Fondo Fotografico Gino Montecampi

Meda negli occhi


Biografia

Gino Montecampi è nato a Seregno nel 1948, dove vive.
Ha frequentato la scuola d’arti grafiche degli Artigianelli Pavoniani e la
scuola di fotografia Paolo Borsa, entrambe a Monza. Ha iniziato a
fotografare a 19 anni. Dopo aver aderito a diversi gruppi fotografici, dal
1983 è socio fondatore del Gruppo Fotografico Alberto da Giussano di
Paina di Giussano. È vincitore di diversi concorsi fotografici.
......
■ **Attività 1**
Copia senza alcuna modifica le righe dei record a partire da quella che contiene "Camera space: +x" e fino a quella che contiene "podium at [391, 329, 458, 385]", estremi inclusi.

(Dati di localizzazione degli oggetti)
......
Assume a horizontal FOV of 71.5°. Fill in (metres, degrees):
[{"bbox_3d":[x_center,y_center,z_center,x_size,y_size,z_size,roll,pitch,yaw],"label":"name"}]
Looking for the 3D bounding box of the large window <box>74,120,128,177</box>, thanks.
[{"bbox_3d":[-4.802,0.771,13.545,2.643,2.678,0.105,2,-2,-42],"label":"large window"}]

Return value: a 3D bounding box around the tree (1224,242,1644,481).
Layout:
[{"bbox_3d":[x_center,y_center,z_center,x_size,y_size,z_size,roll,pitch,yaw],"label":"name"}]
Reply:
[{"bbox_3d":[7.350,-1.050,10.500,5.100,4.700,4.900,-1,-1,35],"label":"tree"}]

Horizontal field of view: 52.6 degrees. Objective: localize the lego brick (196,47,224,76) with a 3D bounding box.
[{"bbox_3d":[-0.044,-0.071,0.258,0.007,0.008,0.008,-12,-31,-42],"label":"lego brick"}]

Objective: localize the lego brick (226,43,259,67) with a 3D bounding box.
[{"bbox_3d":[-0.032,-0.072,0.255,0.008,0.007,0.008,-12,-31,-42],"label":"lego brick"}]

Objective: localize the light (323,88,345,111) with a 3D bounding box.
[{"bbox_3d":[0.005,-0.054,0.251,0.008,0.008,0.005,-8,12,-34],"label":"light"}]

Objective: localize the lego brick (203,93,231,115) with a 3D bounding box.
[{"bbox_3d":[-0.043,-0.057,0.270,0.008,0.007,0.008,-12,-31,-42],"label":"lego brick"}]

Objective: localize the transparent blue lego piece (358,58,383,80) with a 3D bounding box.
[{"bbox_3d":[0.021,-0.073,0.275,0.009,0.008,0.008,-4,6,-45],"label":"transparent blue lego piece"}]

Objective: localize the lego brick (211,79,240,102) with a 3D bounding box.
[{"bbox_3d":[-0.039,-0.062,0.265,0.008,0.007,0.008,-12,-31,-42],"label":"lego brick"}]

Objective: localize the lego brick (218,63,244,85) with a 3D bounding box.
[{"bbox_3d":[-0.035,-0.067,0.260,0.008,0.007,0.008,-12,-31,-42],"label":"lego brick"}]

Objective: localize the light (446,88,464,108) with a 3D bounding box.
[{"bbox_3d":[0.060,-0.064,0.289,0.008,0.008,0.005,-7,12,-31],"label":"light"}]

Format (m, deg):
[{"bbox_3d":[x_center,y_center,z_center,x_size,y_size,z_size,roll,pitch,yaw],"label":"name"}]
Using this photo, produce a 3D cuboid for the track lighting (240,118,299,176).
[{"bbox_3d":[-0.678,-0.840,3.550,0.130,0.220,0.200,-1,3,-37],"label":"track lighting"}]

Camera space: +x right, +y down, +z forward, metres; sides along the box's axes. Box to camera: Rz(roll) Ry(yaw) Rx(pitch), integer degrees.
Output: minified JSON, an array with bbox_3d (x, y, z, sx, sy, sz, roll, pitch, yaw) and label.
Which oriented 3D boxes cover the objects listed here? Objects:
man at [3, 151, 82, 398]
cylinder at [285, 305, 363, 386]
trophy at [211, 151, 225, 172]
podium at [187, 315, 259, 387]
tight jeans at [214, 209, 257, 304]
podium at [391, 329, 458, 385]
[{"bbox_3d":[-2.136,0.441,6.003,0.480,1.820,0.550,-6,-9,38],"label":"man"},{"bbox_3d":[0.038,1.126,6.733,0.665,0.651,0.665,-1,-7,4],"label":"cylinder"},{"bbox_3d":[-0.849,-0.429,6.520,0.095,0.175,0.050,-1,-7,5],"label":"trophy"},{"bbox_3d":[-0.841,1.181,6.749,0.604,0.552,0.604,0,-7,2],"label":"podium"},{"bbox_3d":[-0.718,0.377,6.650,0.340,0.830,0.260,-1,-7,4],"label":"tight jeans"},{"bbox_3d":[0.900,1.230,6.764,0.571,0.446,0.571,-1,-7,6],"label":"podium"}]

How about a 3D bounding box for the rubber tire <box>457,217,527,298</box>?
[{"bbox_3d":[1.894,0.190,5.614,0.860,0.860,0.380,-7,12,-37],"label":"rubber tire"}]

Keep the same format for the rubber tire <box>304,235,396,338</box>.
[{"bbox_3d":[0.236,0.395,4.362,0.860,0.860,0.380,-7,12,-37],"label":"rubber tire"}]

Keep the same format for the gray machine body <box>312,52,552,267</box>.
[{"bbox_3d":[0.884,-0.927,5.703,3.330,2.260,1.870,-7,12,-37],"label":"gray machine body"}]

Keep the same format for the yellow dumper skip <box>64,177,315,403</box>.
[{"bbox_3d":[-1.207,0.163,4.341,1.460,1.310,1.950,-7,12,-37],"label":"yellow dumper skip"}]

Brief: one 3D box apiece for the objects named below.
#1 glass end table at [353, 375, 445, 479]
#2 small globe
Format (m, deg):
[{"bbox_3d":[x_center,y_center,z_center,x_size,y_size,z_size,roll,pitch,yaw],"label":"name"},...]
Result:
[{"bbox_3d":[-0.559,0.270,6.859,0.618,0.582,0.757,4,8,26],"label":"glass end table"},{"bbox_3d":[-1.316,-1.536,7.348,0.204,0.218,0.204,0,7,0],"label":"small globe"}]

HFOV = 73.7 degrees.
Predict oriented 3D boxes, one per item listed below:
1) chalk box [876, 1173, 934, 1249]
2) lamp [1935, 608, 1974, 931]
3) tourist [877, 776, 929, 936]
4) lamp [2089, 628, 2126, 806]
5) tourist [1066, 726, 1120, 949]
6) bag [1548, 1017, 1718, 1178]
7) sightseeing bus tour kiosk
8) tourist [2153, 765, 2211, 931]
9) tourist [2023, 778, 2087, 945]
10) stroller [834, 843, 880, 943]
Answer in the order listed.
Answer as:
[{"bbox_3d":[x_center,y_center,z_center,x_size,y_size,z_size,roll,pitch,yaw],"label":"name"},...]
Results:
......
■ **Attività 2**
Riproduci fedelmente il passo della biografia di Gino Montecampi a partire da "Meda negli occhi" e fino a "diversi concorsi fotografici.".

■ **Risultato 1**
Camera space: +x right, +y down, +z forward, metres; sides along the box's axes. Box to camera: Rz(roll) Ry(yaw) Rx(pitch), integer degrees.
Output: minified JSON, an array with bbox_3d (x, y, z, sx, sy, sz, roll, pitch, yaw) and label.
Which oriented 3D boxes cover the objects listed here? Objects:
man at [3, 151, 82, 398]
cylinder at [285, 305, 363, 386]
trophy at [211, 151, 225, 172]
podium at [187, 315, 259, 387]
tight jeans at [214, 209, 257, 304]
podium at [391, 329, 458, 385]

■ **Risultato 2**
Meda negli occhi


Biografia

Gino Montecampi è nato a Seregno nel 1948, dove vive.
Ha frequentato la scuola d’arti grafiche degli Artigianelli Pavoniani e la
scuola di fotografia Paolo Borsa, entrambe a Monza. Ha iniziato a
fotografare a 19 anni. Dopo aver aderito a diversi gruppi fotografici, dal
1983 è socio fondatore del Gruppo Fotografico Alberto da Giussano di
Paina di Giussano. È vincitore di diversi concorsi fotografici.